Fortunately, the aws-beam team behind aws and aws_erlang packages, created another one that encapsulates these different ways to retrieve credentials: aws_credentials. Here’s an example where we grab information about the user who is making the request:

iex> resp = Req.post!(
...>   url: "https://iam.amazonaws.com",
...>   aws_sigv4: :aws_credentials.get_credentials(),
...>   headers: [accept: "application/json"],
...>   form: [Action: "GetUser", Version: "2010-05-08"],
...> )
iex> resp.body["GetUserResponse"]["GetUserResult"]["User"]["UserName"]
"wojtekmach"

I’d imagine the main driver of maintaining separate low-level libraries is being able to use them from their Elixir AND Erlang SDKs but as an added benefit, we can all usem them standalone too!

More S3 Functionality

So far we talked about listing, uploading and downloading bucket objects, and pre-signing URLs and forms. This covers a fair chunk of functionality that in my experience most people need most of the time but it is nowhere near all capabilities of the platform. Even within uploads, per S3 guidelines when your object size reaches 100MB you should consider using multipart upload which is quite more complicated than a single PUT operation.

Another example is deleting objects, while Req.delete!("https://bucket1.s3.amazonaws.com/key1, ...) will work just fine, if you want to delete multiple objects, it is much more efficient to use a dedicated DeleteObjects API endpoint. ReqS3 might add support for multipart uploads and conveniences for making XML REST API requests in the future but there are no plans at the moment. If you need features beyond what exists in Req/ReqS3 today, my recommendation would be to look into ExAWS.S3 or AWS.S3.
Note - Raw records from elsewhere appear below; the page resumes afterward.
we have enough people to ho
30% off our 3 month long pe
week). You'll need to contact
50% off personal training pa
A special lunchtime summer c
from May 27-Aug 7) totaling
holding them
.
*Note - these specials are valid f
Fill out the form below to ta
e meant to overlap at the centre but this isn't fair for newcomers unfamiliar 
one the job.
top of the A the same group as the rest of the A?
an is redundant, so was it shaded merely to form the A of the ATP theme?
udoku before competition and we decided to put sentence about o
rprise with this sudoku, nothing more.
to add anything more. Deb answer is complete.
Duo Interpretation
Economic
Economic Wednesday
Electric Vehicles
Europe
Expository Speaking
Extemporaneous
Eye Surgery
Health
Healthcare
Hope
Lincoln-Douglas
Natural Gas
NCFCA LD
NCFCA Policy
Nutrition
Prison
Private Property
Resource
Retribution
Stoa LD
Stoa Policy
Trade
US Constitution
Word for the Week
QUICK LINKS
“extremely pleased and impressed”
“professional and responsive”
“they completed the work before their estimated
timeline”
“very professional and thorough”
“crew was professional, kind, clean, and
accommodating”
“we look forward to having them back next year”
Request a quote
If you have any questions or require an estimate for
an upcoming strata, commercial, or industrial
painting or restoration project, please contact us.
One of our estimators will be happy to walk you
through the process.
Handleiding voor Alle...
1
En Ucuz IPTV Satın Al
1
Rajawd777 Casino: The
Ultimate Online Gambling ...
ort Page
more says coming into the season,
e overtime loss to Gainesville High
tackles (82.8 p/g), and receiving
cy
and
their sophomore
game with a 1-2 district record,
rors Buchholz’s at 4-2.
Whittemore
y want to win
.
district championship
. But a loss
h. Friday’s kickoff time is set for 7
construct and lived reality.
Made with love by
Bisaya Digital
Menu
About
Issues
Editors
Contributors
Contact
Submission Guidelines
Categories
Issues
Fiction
One could ask (very reasonably so!) if you’re going to end up using a “big” SDK anyway, why bother with Req/ReqS3? To that I’d repeat, start small, implement just what you need. But if you start feeling like you’re writing a lot of library code not specific to your app, by all means reach for an already existing SDK. Different teams, applications, and services will have different thresholds, so it is important to discuss your options.

Conclusion

In the previous article, our custom Stripe module ended up being very straightforward because that platform API is very straightforward. Stripe uses simple bearer token authentication, JSON, prefixed IDs, and in general seems consistent and predictable.

S3 (and AWS in general!) is quite more complex. For example, it uses completely custom authentication scheme (though basically a standard one in object storage space) and XML which is harder to parse generically. For example, check out this hand-written XML parser for ExAWS.SQS. I don’t think people should be re-implementing that. So I am glad it exists in a package!

Start small and bring complexity as needed. Happy hacking!